Referat Jugend und Sport hat eine neue Leiterin

Katharina Rothenbacher-Dostert ist seit 1. Dezember im Amt

Referat Jugend und Sport hat eine neue Leiterin

Bei Katharina Rothenbacher-Dostert spürt man die Leidenschaft für ihren Beruf. Die 64-jährige ist bereits seit 38 Jahren bei der Stadt Kaiserslautern beschäftigt. Sie ist studierte Sozialarbeiterin und schon seit insgesamt 41 Jahren für die öffentliche Jugendhilfe tätig. Katharina Rothenbacher-Dostert verfügt somit über sehr große Erfahrung. Sie war vor der Referatsleitung bereits als Stellvertretende Referatsleiterin und davor als Abteilungsleiterin der Sozialen Dienste tätig. Die Auswahl sei laut dem Beigeordneten der Stadt Joachim Färber leicht gefallen. Er ist sich sicher, dass Katharina Rothenbacher-Dostert ihre neue Aufgabe mit Bravour meistern wird.

Die größte Herausforderung wird in den kommenden 1,5 Jahre das neue Kita-Zukunftsgesetz. Die endgültige Umsetzung muss bis zum 30.06.2021 erfolgen. Die Schaffung von genügend Kitaplätzen erfordert jedoch „Mehrjahrespläne“, so Katharina Rothenbacher-Dostert. Besonders wichtig ist bei der Arbeit im Referat Jugend, die Zusammenarbeit mit freien Trägern. Das gute Netzwerk mache die Stadt laut der neuen Referatsleiterin aus. „Es braucht diese bunte Landschaft“, so Katharina Rothenbacher-Dostert. Auch Joachim Färber betont, dass eine „reibungslose Zusammenarbeit zwischen Jugendamt und den Freien Trägern unverzichbar ist“. Färber und Rothenbacher-Dostert schätzen außerdem, die aktive Einbringung der Jugendlichen, unter anderem im Jugendparlament. Im Rahmen ihres neuen Amtes möchte Katharina Rothenbacher-Dostert neue sozialräumliche Akzente setzen. Da muss dann geschaut werden, ob die Bezirke noch stimmen, wo vermehrt ein besonderer Unterstützungsbedarf besteht und ob die Jugendarbeit dazu passt.

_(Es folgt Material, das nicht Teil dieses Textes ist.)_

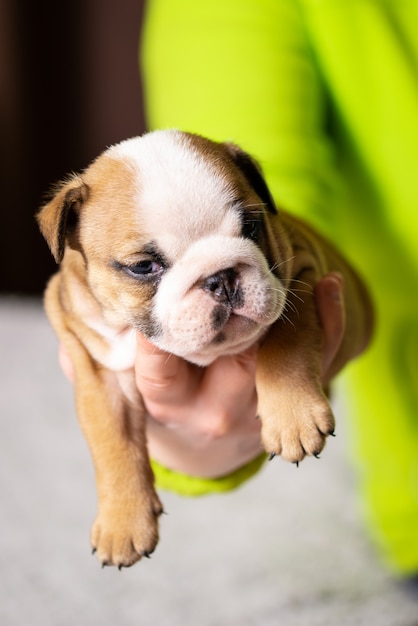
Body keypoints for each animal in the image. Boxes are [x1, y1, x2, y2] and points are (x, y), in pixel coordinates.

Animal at [37, 129, 374, 568]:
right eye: (143, 267)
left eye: (252, 226)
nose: (220, 277)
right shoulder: (96, 366)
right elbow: (111, 440)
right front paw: (122, 523)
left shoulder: (302, 276)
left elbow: (285, 341)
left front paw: (293, 417)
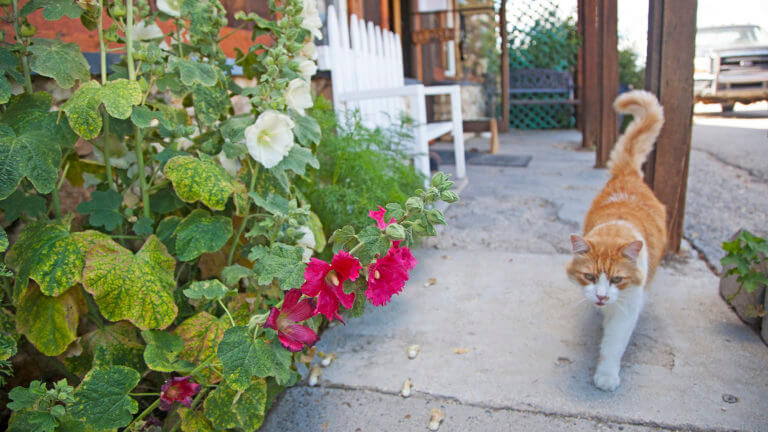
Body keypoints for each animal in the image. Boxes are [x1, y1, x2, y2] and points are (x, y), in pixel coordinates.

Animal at [564, 90, 664, 392]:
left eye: (617, 279)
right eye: (589, 276)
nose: (601, 296)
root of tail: (627, 176)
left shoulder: (627, 308)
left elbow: (613, 345)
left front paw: (606, 376)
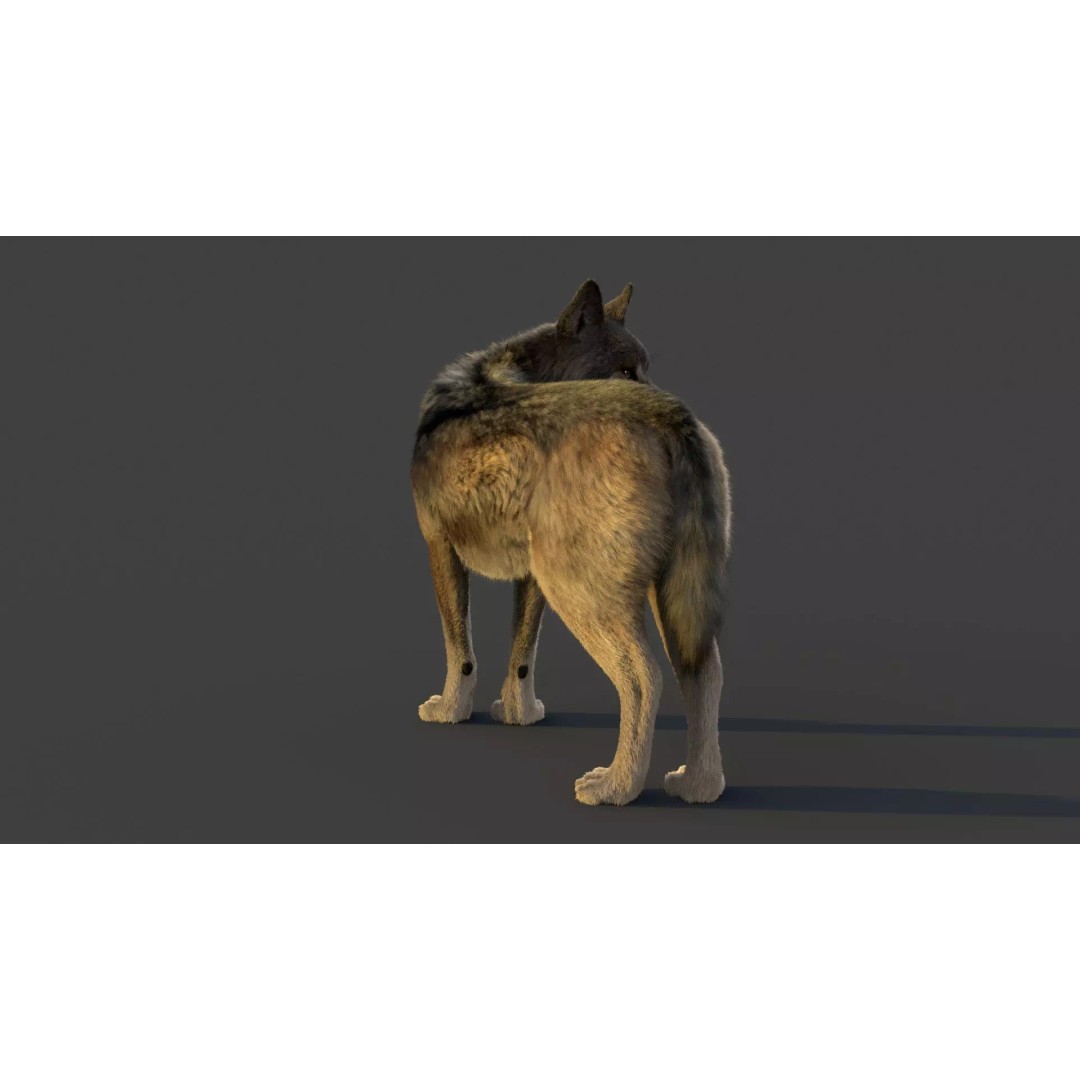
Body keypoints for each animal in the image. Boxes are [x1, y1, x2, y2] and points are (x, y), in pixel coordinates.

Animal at [410, 280, 732, 806]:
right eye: (627, 371)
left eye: (643, 369)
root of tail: (669, 416)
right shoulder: (529, 577)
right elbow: (521, 657)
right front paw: (520, 715)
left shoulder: (439, 548)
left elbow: (460, 652)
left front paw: (448, 712)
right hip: (670, 598)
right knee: (704, 673)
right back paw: (697, 786)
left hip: (583, 597)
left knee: (643, 680)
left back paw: (615, 787)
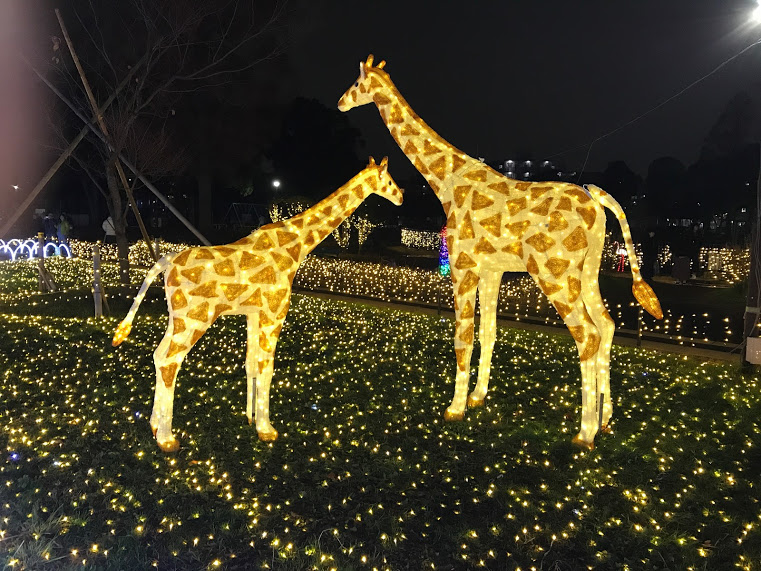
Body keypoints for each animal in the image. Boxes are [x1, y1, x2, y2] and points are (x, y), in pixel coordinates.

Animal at [112, 157, 403, 452]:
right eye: (389, 180)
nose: (401, 196)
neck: (296, 246)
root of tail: (165, 261)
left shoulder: (254, 313)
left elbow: (251, 363)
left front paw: (251, 419)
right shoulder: (274, 311)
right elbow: (267, 367)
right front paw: (267, 429)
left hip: (177, 315)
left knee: (158, 354)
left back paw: (154, 425)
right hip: (196, 316)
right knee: (169, 361)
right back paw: (167, 439)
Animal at [338, 55, 663, 448]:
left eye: (357, 83)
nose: (340, 102)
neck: (446, 183)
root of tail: (597, 203)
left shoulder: (462, 265)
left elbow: (462, 338)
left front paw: (454, 409)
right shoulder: (491, 270)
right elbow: (488, 332)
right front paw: (477, 398)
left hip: (555, 272)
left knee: (588, 335)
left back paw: (584, 434)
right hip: (586, 272)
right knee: (607, 325)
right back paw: (606, 419)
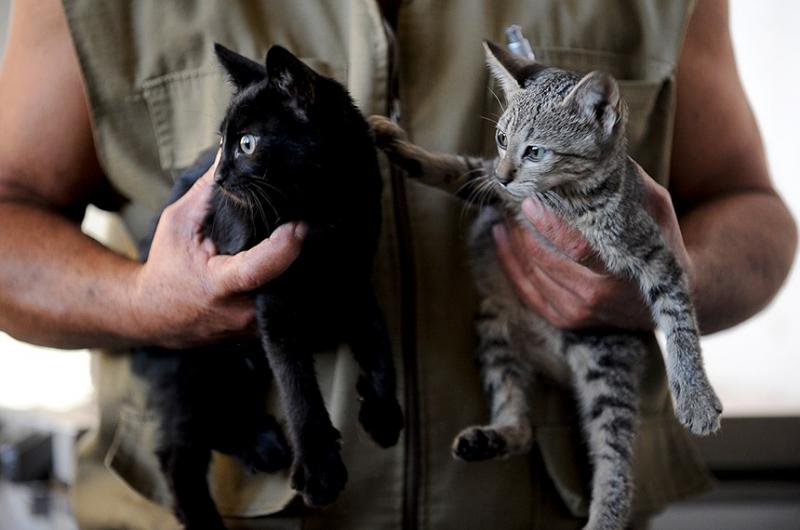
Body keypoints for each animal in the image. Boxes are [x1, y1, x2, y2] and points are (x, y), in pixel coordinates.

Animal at [134, 45, 406, 528]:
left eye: (247, 143)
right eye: (221, 142)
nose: (218, 178)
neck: (323, 215)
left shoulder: (355, 278)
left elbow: (377, 341)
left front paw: (382, 409)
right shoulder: (274, 305)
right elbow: (298, 388)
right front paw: (320, 469)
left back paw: (263, 445)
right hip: (187, 362)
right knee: (179, 453)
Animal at [372, 40, 720, 528]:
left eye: (535, 151)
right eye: (501, 139)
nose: (505, 174)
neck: (563, 199)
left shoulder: (655, 253)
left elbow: (679, 319)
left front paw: (696, 396)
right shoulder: (492, 183)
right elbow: (458, 168)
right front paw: (401, 146)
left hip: (604, 356)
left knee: (615, 456)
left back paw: (604, 515)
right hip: (494, 328)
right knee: (521, 424)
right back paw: (494, 437)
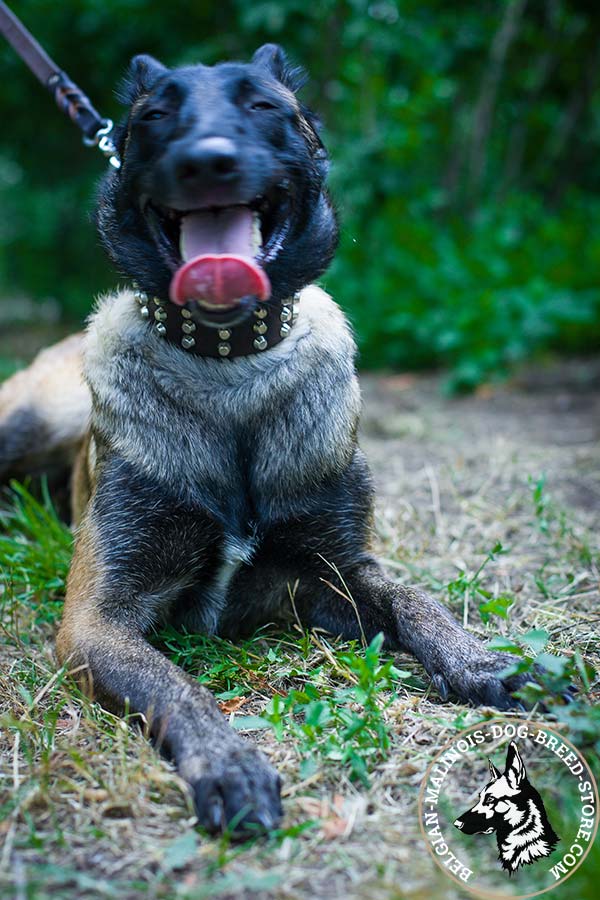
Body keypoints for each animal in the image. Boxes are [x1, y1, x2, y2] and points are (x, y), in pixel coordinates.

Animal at [0, 45, 540, 832]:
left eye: (261, 106)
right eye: (155, 115)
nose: (207, 163)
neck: (228, 364)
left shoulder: (331, 572)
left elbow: (414, 597)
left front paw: (481, 661)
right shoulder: (97, 620)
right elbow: (175, 685)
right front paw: (229, 764)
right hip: (28, 423)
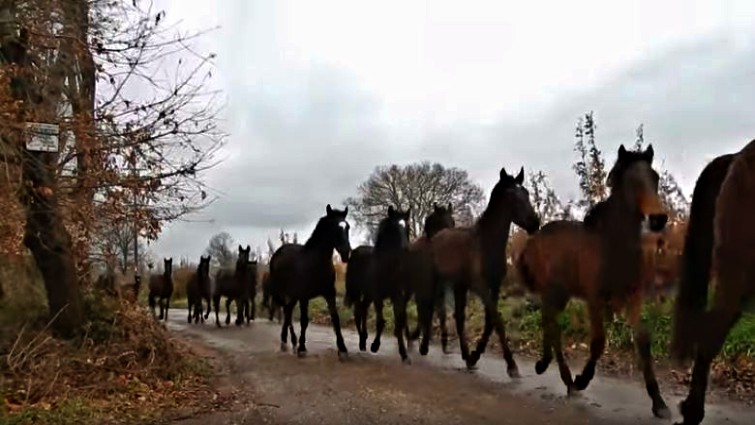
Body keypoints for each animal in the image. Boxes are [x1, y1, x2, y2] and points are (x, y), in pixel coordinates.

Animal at [270, 205, 352, 358]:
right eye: (334, 227)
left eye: (347, 227)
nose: (346, 253)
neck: (316, 263)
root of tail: (277, 253)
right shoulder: (304, 297)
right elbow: (304, 321)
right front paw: (302, 348)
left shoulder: (329, 293)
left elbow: (335, 319)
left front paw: (343, 349)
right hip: (283, 292)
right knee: (286, 311)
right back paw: (289, 342)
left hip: (293, 295)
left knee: (288, 311)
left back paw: (289, 341)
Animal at [428, 166, 540, 374]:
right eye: (512, 195)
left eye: (527, 193)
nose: (534, 223)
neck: (486, 244)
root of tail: (436, 236)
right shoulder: (480, 286)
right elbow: (497, 319)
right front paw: (511, 365)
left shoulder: (494, 286)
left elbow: (490, 321)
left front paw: (475, 355)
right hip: (439, 282)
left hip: (459, 286)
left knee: (458, 316)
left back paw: (465, 356)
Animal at [516, 143, 672, 418]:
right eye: (631, 181)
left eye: (654, 177)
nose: (658, 219)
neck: (612, 246)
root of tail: (531, 241)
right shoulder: (595, 298)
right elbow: (598, 342)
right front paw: (582, 380)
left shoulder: (632, 296)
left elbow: (642, 339)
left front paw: (659, 403)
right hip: (552, 291)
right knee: (553, 328)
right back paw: (566, 380)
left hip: (561, 294)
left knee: (549, 323)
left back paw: (546, 366)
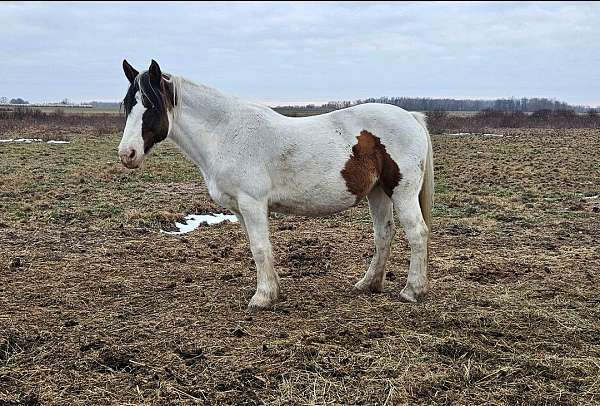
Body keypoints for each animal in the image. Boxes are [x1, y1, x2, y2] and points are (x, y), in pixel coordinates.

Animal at [119, 58, 434, 310]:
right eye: (127, 106)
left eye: (150, 106)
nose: (127, 154)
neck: (226, 133)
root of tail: (411, 117)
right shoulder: (239, 208)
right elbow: (257, 248)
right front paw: (272, 290)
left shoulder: (252, 203)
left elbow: (260, 248)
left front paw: (262, 298)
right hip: (378, 192)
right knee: (383, 234)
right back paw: (368, 284)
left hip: (401, 192)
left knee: (417, 233)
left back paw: (412, 291)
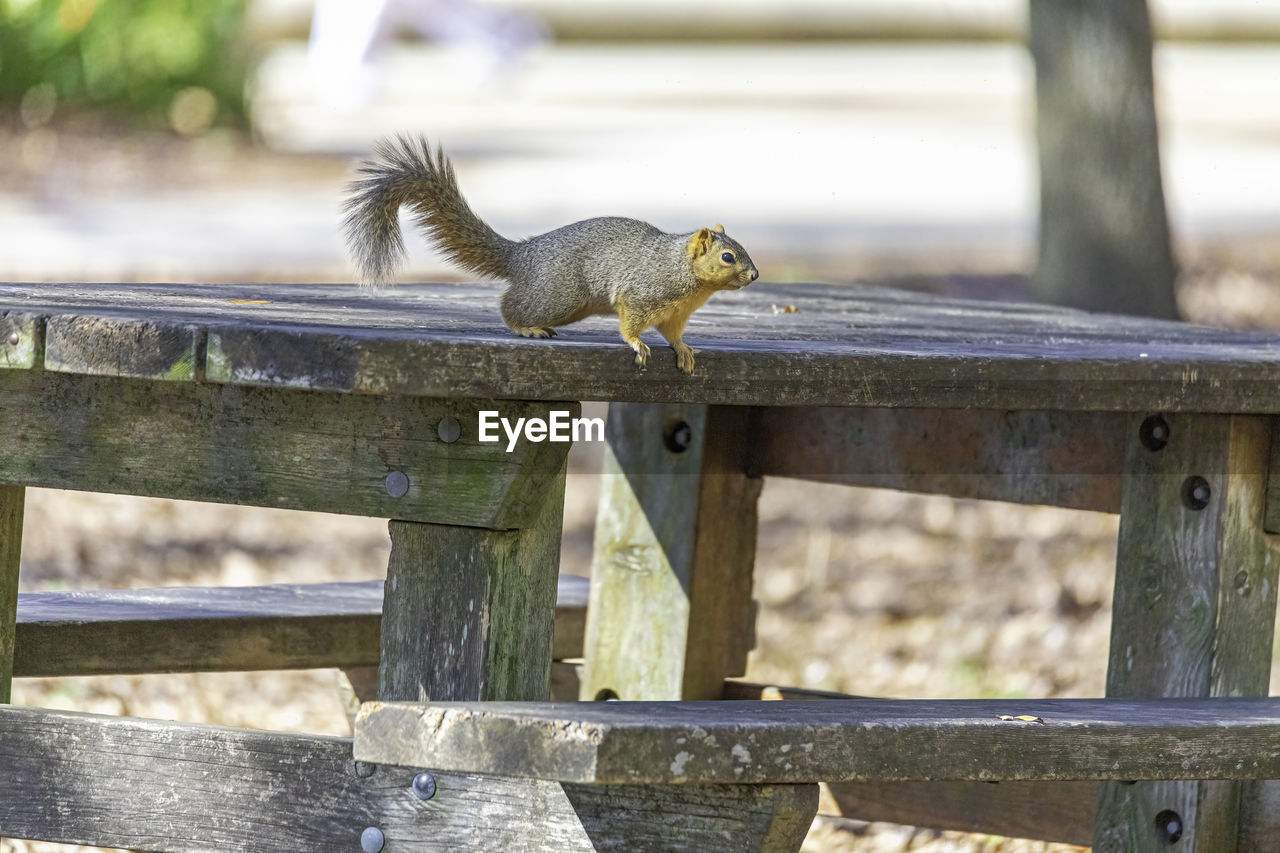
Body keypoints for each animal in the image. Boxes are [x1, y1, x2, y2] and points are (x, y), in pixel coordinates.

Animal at [343, 134, 757, 371]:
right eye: (727, 257)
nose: (754, 275)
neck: (684, 274)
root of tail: (522, 255)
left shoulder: (674, 314)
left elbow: (673, 334)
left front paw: (684, 350)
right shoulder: (642, 294)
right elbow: (631, 323)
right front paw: (637, 344)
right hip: (559, 294)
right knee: (510, 304)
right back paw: (526, 327)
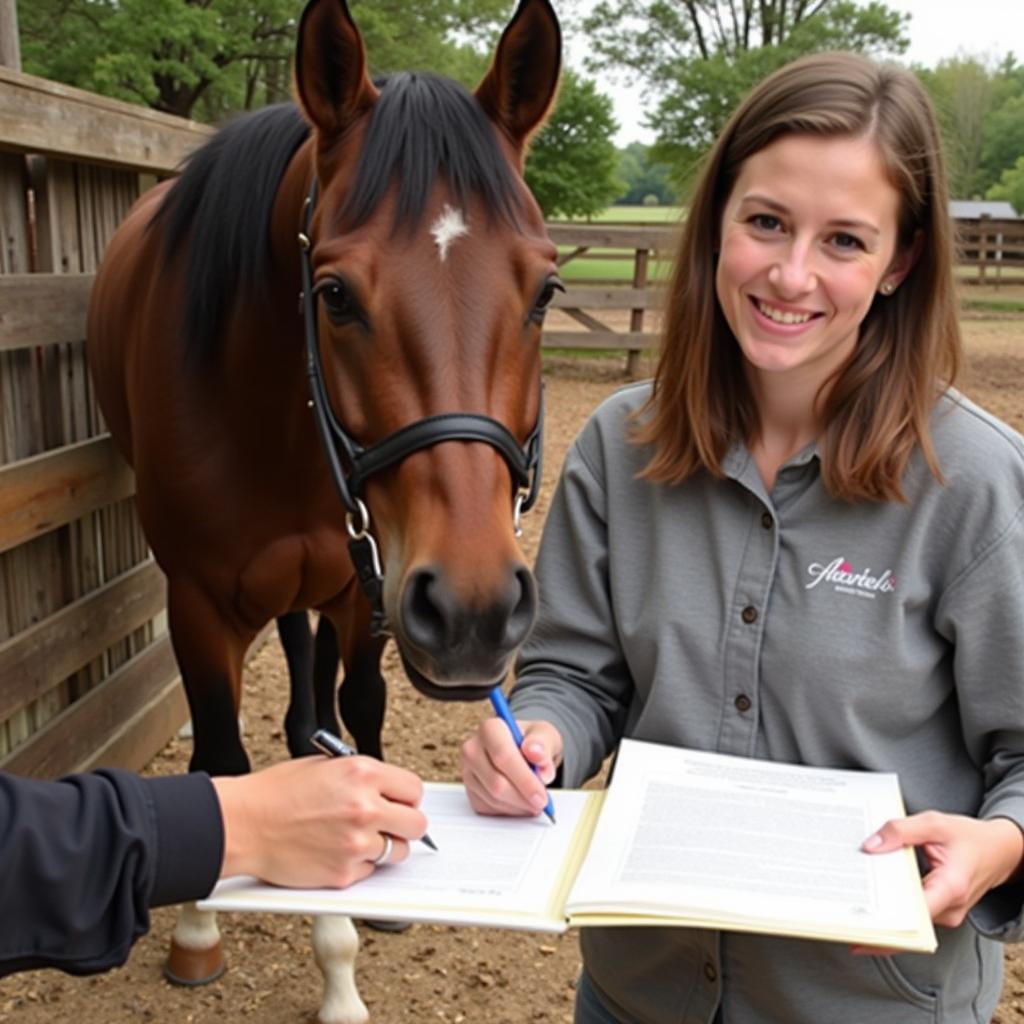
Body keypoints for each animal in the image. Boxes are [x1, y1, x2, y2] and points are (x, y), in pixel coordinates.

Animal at [88, 0, 565, 1011]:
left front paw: (350, 947)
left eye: (546, 290)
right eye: (334, 294)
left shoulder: (362, 596)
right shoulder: (197, 604)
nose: (475, 609)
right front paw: (200, 927)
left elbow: (361, 728)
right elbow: (221, 760)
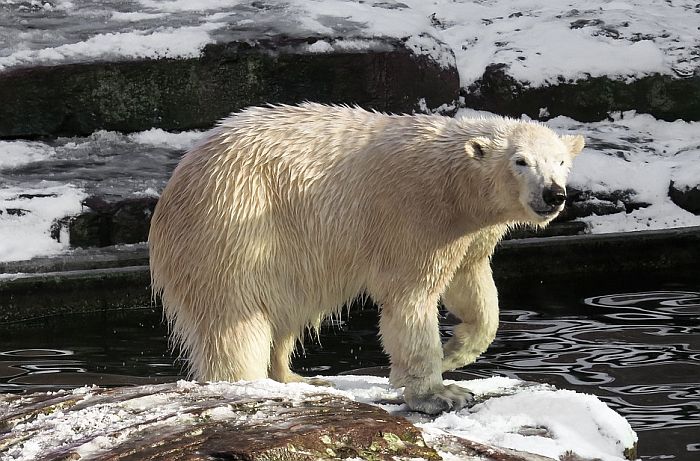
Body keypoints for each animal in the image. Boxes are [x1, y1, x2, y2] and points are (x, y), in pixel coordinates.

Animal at [149, 103, 584, 414]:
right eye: (521, 161)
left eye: (561, 161)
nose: (553, 194)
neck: (454, 186)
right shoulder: (414, 217)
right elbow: (410, 300)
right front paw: (440, 393)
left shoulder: (468, 234)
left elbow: (471, 287)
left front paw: (453, 353)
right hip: (235, 227)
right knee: (237, 321)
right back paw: (247, 383)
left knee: (286, 310)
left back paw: (296, 378)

Wer in der Jugendarbeit tätig ist, braucht eine besondere Motivation. Laut Färber hätten die Sozialarbeiter einen besonderen Blick, es brauche manchmal hunderte Anläufe, bis etwas Wirkung zeigt. „Sie sehen das Positive, wo andere nur Belastung sehen“, so Joachim Färber. Besonders wertvoll ist laut Rothenbacher-Dostert, wenn sich die Menschen dankbar zeigen. Manche kontaktieren ihre Sozialarbeiter noch Jahre später in anderen Lebensphasen. Es ist wichtig, dass sich die Mitarbeiter genügend Zeit nehmen können. Oft behandeln sie sehr sensible Themen und es kann nicht immer schnell gehen. „Die Menschen fühlen sich eher verstanden, wenn man in Ruhe mit ihnen redet“, so Joachim Färber. Katharina Rothenbacher-Dostert persönlich motivieren Kleinigkeiten. Sie denkt positiv und gibt die Hoffnung nie auf. Das Gute würde sich laut ihr irgendwann entfalten. Außerdem ist eine gute Kollegialität das „A&O“ für sie. Katharina Rothenbacher-Dostert hat ein einmaliges Gedächtnis, immer ein offenes Ohr und hilft wo sie kann, so Mitarbeiter über sie.

Zu ihrem Aufgabenbereich gehört neben der Jugendarbeit auch der Sport. Das ist zum einen die Sportförderung und Unterstützung der Vereine und zum anderen die Bäder und die Eisbahn. Deren Beliebtheit bekam sie zuletzt hautnah an der Eisbahneröffnung zu spüren, wie sie berichtet. Hierbei ist ihr besonders wichtig, dass diese Angebote weiterhin uneingeschränkt fortgeführt werden.

Wir wünschen Ihr Viel Erfolg für ihre neue Lebensphase und Alles Gute.